In summary, hunting and fishing are more than important recreational activities. Hunting and fishing programs have been crafted and designed to propagate game and non-game species. Whether abundant or endangered, smartly crafted programs can serve and save our wildlife around the world.

 

 

Hunting Ethically for Conservation African Professional Hunters Association


It is generally accepted that the main cause for the decline of wildlife populations is due to a loss of habitat; generally caused by human encroachment. Hunting Safari operators are key in combating this issue through various means including anti-poaching, educating the community on the benefits of conservation and in particular sustainable harvesting. The very presence of hunters is a huge deterrent
to poachers, cattle herders and illegal loggers. It may come as a surprise to the couch conservationist but the revenue generated by hunting plays a crucial role in protecting rhino, lion, elephant and their supporting habitats through the payment of trophy fees, concession fees and various license fees.

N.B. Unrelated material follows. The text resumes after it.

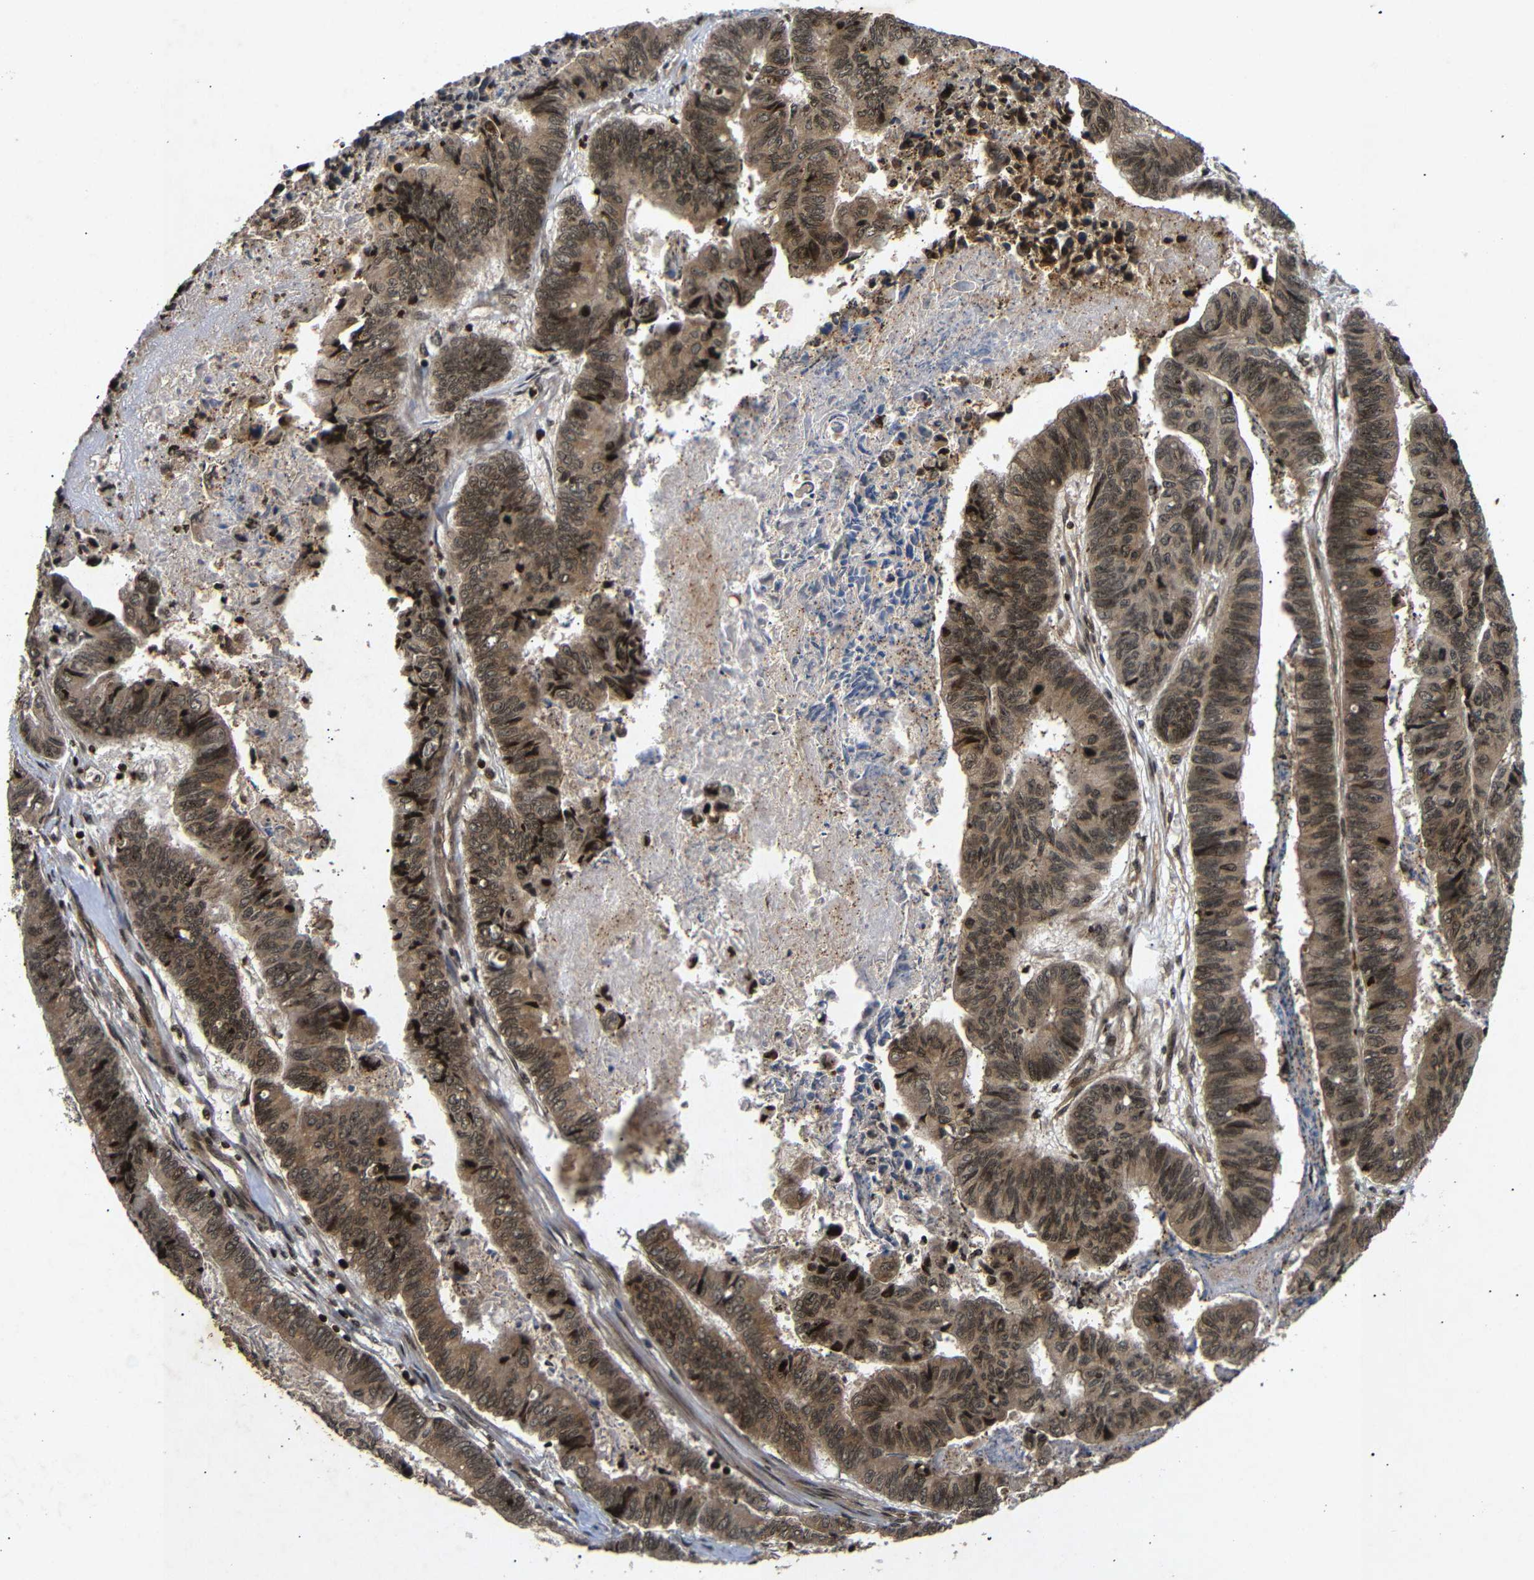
{"staining": {"intensity": "moderate", "quantity": ">75%", "location": "cytoplasmic/membranous,nuclear"}, "tissue": "stomach cancer", "cell_type": "Tumor cells", "image_type": "cancer", "snomed": [{"axis": "morphology", "description": "Adenocarcinoma, NOS"}, {"axis": "topography", "description": "Stomach, lower"}], "caption": "DAB (3,3'-diaminobenzidine) immunohistochemical staining of human stomach adenocarcinoma reveals moderate cytoplasmic/membranous and nuclear protein positivity in approximately >75% of tumor cells.", "gene": "KIF23", "patient": {"sex": "male", "age": 77}}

A large amount of this revenue supplements much needed income to the wildlife divisions, who are also in
desperate need of funds to complete their daily activities.

It is a known fact that unutilized areas often become over run with cattle and farms, it is human nature to take over something that is not used. Many areas are not viable for non-consumptive tourism such as photographic safaris; however, in most cases hunting companies are able to play a key role in sustaining the viability of these remote areas as tourist destinations. It has been proven that professional hunting is beneficial to conservation; hunters need the wildlife to make their living and the healthier the wildlife
populations in his concession the more successful he will be. However, having said this, we acknowledge that not all hunters keep sustainability in mind when hunting. Hunting clubs, organizations and associations have a duty to ensure that ethical and sustainable hunting is practiced within the industry by enforcing stricter criteria for those who represent the hunting industry. These organizations and associations should also enforce harsher penalties for those who tarnish the industry with unethical practices. The members of APHA believe in ethical hunting practices including the practise of fair chase, whereby the animal has a reasonable chance of escape. 

Those who are against hunting often condemn the practice without considering its benefits to the environment, wildlife and rural communities. They simply cannot get past the notion of the killing of animals and are therefore unable or refuse to see the bigger picture. If hunting were to cease many wildlife areas would be left unmanaged, unutilized and open to human encroachment, spelling the end of the very wildlife conservationists think they are saving when they call for a hunting ban. Ethical hunting allows for a stronger, healthier generation of animals to flourish by taking out the old and making way
for the young. Healthy repopulation of wildlife and habitat protection is what every conservationist should strive for; conservation is a science and should be conducted rationally and not emotionally.